→ What you have to do
Out of the lines below, please list those that hold the string "оплату".

→ Exercise inputs
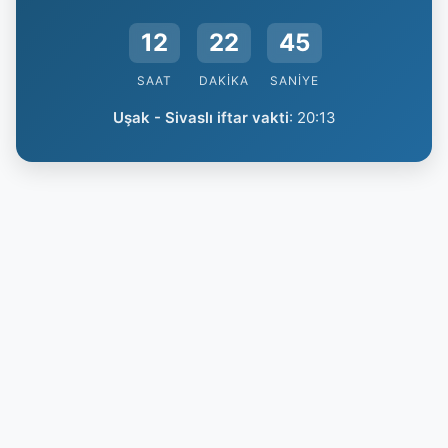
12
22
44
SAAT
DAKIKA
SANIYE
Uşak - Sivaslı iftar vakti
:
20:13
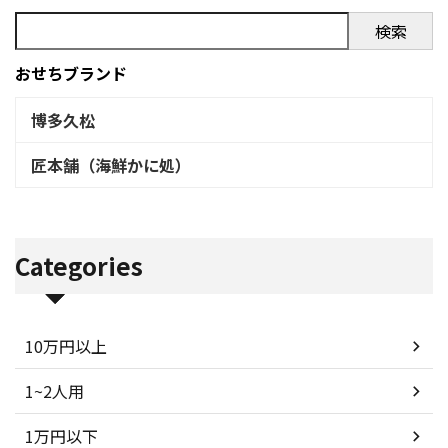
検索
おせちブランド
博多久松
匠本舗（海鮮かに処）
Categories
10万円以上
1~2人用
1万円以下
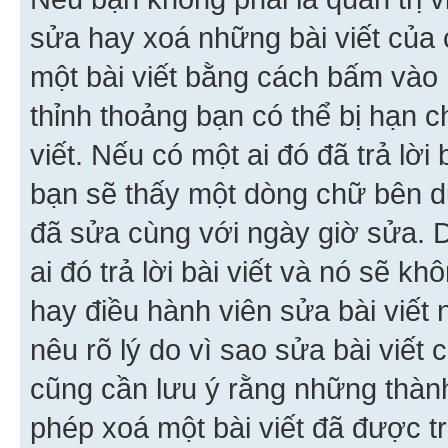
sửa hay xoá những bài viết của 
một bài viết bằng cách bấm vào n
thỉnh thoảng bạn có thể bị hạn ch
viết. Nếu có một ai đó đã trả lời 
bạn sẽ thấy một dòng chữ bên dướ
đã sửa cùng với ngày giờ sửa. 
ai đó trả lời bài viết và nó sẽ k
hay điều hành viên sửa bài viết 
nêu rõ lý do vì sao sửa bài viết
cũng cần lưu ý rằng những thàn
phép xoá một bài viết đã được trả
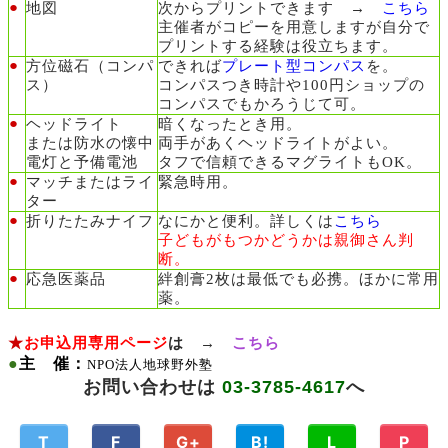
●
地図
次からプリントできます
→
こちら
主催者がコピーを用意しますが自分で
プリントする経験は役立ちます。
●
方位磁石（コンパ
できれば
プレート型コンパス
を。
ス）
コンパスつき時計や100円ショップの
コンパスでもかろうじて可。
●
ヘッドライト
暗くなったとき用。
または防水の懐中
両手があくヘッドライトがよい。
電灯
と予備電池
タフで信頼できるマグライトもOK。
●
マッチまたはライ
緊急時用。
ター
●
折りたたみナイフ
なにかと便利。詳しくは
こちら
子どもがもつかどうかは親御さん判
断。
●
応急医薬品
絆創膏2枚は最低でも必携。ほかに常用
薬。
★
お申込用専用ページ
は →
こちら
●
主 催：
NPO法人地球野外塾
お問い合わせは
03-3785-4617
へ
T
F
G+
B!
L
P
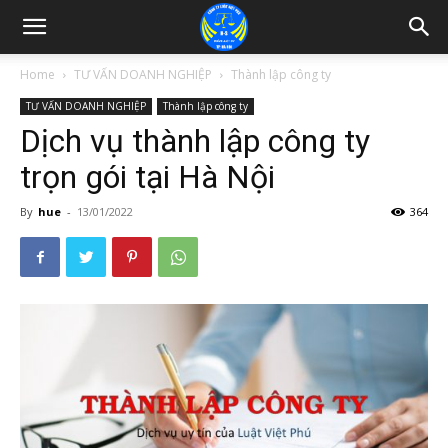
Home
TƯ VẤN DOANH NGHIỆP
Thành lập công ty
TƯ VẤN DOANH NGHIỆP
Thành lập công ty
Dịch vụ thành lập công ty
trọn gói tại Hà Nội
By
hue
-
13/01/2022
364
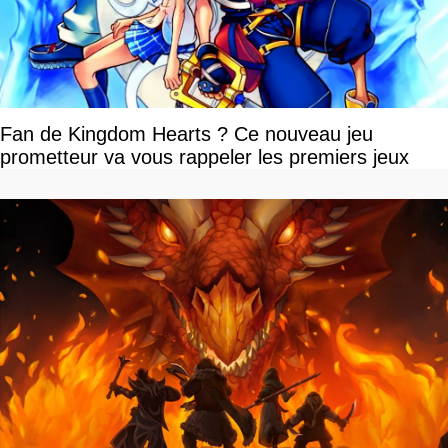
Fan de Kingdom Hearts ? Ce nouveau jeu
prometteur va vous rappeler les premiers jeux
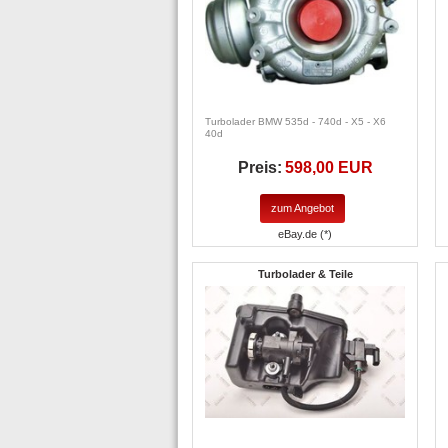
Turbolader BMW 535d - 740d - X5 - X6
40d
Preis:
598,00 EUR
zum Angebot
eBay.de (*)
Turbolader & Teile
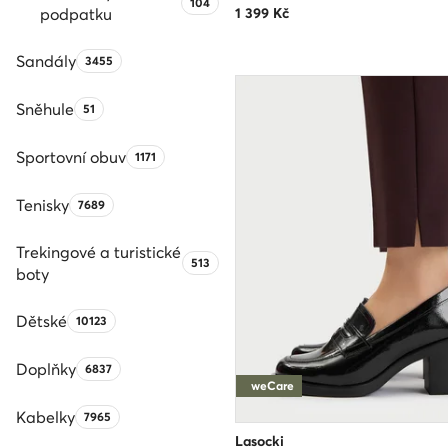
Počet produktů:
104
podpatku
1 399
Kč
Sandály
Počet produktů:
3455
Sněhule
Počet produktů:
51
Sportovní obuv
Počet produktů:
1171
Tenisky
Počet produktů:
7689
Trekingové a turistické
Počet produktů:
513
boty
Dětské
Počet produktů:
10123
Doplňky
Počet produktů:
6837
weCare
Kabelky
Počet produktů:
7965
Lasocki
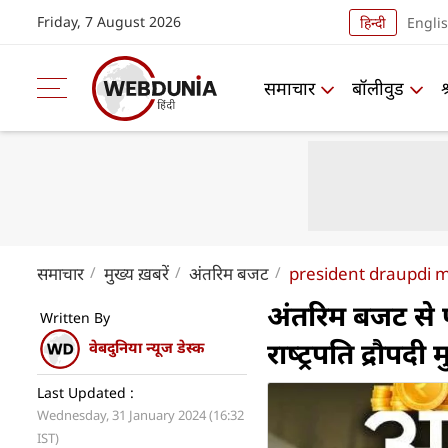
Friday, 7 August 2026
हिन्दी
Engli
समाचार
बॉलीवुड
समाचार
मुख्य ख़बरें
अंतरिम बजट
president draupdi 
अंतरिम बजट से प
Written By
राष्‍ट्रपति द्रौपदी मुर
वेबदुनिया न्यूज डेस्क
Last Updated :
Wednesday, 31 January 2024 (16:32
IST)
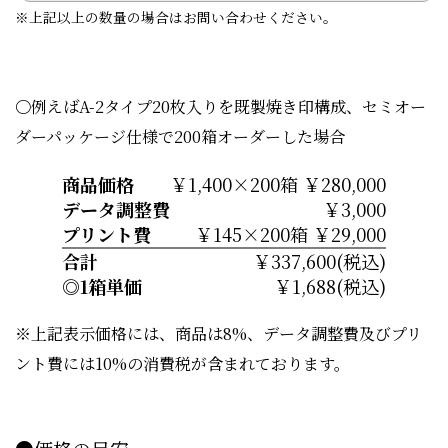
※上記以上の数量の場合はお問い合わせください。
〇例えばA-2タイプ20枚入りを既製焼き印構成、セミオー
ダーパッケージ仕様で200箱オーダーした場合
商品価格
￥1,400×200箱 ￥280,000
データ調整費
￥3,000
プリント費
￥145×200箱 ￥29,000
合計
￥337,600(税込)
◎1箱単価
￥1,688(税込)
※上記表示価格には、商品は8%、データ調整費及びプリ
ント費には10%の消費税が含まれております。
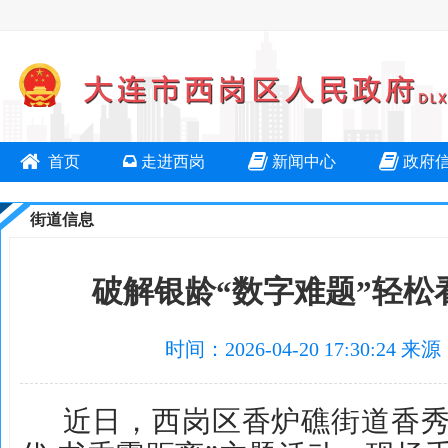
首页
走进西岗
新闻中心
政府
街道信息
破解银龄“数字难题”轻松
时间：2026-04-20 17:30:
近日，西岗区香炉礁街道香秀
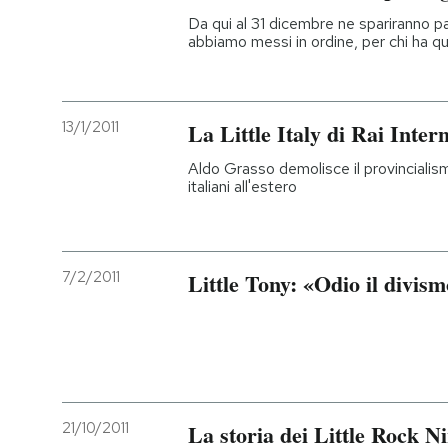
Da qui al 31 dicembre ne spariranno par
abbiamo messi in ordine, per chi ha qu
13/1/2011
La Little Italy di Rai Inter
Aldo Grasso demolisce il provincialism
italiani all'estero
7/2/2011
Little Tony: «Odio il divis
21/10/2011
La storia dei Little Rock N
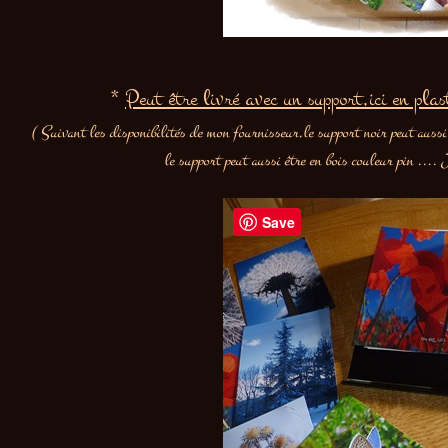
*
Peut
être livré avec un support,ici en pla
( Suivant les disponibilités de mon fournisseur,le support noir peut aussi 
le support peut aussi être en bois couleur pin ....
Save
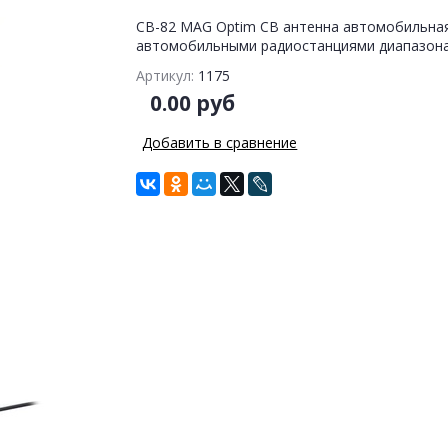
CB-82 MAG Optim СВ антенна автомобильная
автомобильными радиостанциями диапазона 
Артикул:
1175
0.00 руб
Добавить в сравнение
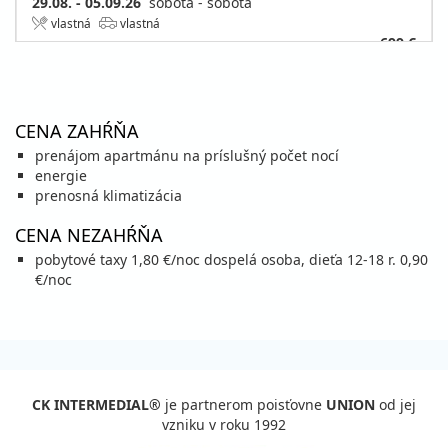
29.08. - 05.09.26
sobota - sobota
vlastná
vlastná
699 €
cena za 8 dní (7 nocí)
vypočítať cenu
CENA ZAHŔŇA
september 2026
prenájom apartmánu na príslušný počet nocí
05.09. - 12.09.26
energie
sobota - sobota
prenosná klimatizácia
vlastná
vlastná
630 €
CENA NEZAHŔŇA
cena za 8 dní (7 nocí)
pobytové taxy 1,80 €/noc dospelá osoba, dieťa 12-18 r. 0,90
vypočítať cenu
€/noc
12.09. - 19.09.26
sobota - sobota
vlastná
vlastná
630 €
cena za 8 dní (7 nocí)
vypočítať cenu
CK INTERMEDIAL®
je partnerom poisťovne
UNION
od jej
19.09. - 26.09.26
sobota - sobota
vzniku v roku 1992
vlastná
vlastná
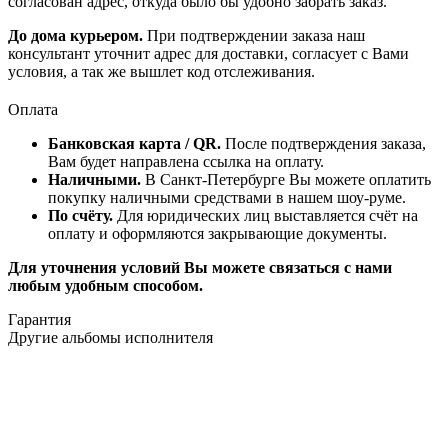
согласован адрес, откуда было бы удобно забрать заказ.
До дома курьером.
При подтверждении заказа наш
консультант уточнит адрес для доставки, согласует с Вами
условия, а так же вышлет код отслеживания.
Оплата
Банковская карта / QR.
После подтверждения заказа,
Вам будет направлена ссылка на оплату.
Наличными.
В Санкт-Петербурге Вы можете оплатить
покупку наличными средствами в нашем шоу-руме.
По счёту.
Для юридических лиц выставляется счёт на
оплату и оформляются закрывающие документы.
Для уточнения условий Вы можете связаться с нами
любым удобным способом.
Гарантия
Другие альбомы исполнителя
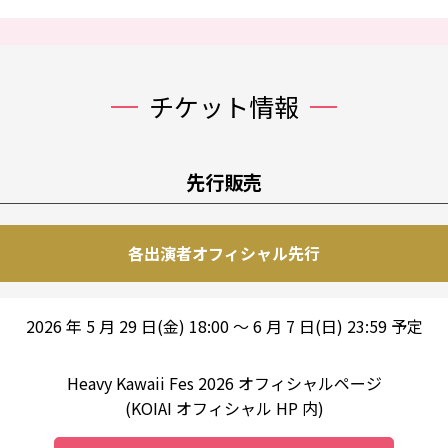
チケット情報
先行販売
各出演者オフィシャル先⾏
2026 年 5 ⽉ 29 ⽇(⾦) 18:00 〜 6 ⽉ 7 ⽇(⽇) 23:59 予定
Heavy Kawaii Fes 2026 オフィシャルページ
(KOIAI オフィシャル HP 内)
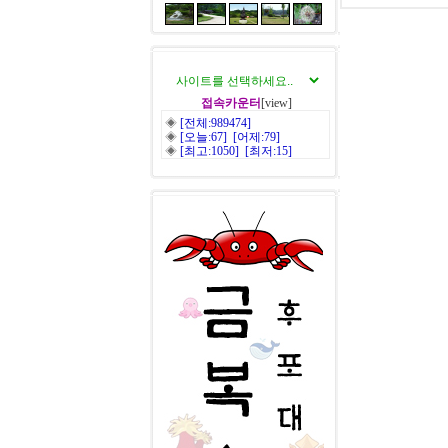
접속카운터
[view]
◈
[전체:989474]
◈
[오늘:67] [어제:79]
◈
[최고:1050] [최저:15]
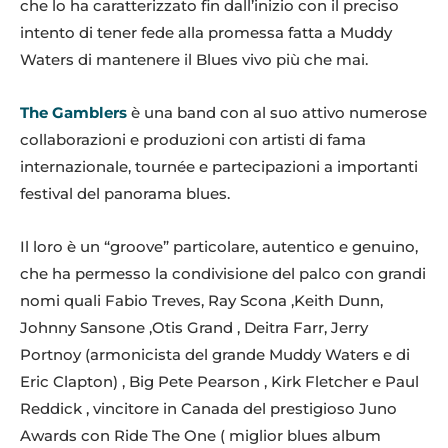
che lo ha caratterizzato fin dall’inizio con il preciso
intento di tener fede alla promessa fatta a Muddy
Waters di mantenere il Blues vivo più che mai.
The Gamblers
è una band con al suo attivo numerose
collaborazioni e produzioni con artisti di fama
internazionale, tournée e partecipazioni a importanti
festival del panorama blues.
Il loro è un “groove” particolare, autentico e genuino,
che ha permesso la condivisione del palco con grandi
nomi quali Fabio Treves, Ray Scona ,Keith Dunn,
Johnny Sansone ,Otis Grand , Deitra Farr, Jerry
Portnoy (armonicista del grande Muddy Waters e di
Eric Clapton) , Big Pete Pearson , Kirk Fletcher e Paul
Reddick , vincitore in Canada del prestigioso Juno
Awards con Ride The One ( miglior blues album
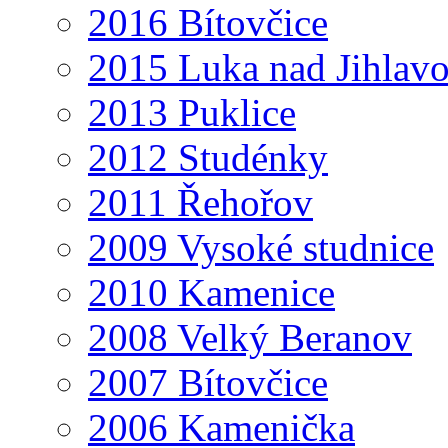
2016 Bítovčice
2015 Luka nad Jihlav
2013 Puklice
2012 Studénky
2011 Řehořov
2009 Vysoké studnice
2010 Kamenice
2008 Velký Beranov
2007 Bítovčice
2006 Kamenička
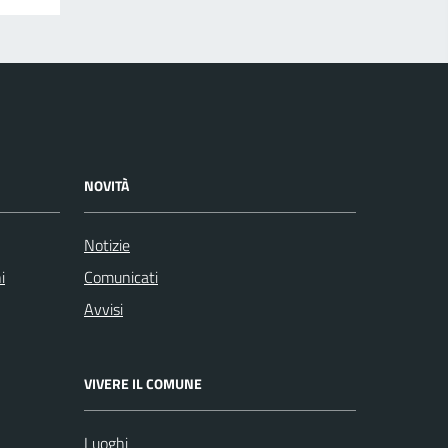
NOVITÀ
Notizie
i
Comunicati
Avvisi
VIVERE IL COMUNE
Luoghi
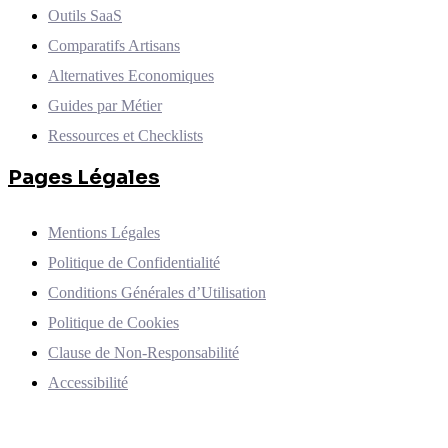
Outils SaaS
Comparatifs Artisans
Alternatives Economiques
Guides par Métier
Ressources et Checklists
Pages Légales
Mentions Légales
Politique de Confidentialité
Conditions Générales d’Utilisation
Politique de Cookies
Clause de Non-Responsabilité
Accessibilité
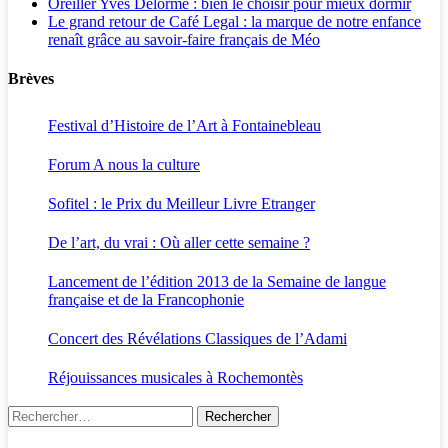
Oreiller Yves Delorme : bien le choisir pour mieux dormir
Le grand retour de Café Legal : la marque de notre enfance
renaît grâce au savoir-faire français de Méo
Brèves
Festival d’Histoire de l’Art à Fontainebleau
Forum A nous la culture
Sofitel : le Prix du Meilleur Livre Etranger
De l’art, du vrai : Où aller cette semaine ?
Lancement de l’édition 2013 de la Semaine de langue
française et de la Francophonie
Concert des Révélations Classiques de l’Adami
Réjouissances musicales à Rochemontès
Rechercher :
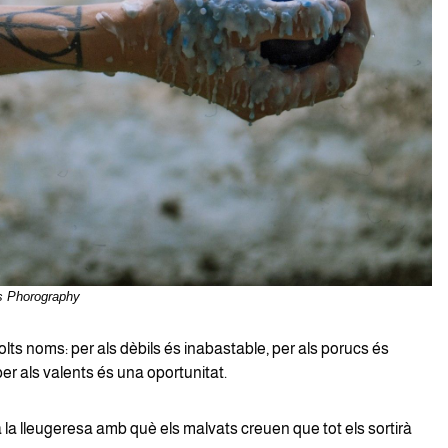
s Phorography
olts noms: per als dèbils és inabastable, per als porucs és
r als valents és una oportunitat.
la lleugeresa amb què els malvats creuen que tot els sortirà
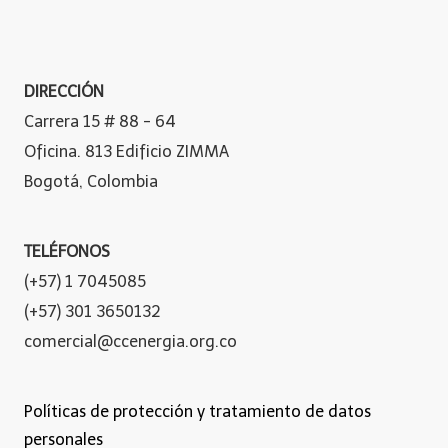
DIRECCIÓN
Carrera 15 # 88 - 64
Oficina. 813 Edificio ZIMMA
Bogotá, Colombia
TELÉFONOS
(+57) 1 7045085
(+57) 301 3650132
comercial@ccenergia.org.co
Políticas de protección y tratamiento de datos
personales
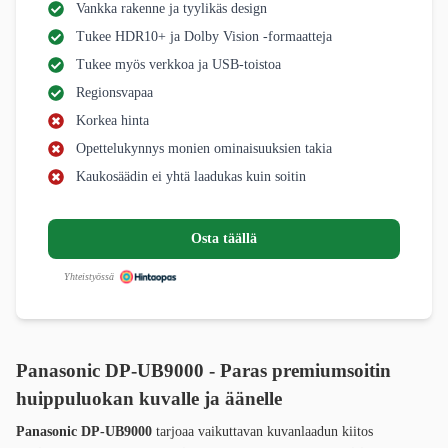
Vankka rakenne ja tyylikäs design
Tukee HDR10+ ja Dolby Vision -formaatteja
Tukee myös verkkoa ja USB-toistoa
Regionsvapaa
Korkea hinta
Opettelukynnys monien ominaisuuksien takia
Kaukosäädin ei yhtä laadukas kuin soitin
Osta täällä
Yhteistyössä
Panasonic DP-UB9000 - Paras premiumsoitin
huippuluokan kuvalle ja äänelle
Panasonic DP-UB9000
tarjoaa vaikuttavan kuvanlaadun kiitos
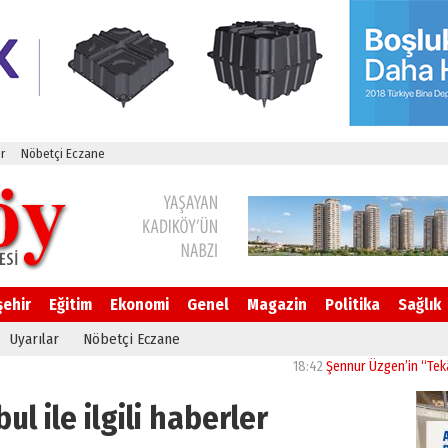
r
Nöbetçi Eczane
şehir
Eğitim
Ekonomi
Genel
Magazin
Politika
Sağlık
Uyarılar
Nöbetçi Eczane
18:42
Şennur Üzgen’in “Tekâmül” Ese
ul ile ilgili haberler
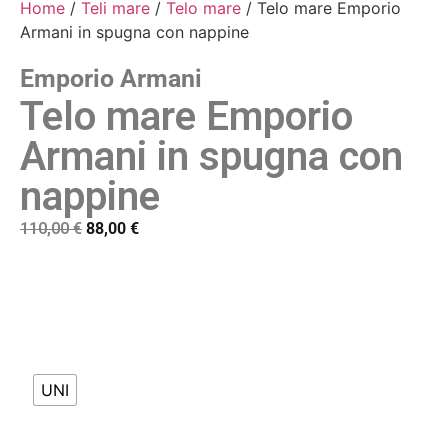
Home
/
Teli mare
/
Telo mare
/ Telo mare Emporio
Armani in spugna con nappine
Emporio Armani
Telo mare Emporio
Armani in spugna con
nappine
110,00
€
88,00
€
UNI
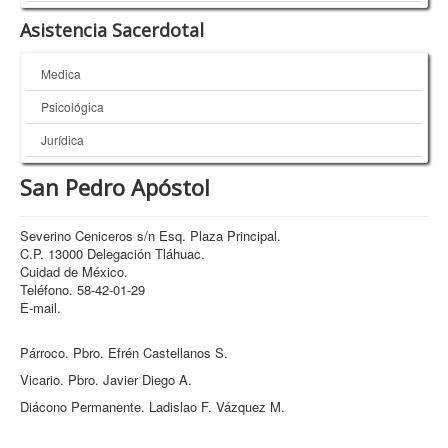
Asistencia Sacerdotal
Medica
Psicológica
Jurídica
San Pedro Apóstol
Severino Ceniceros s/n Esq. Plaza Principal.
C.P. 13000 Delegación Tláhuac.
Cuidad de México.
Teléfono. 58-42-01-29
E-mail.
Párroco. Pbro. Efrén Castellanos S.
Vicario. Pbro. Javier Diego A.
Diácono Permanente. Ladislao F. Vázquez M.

→ Response for this exercise
Вам будет направлена ссылка на оплату.
оплату и оформляются закрывающие документы.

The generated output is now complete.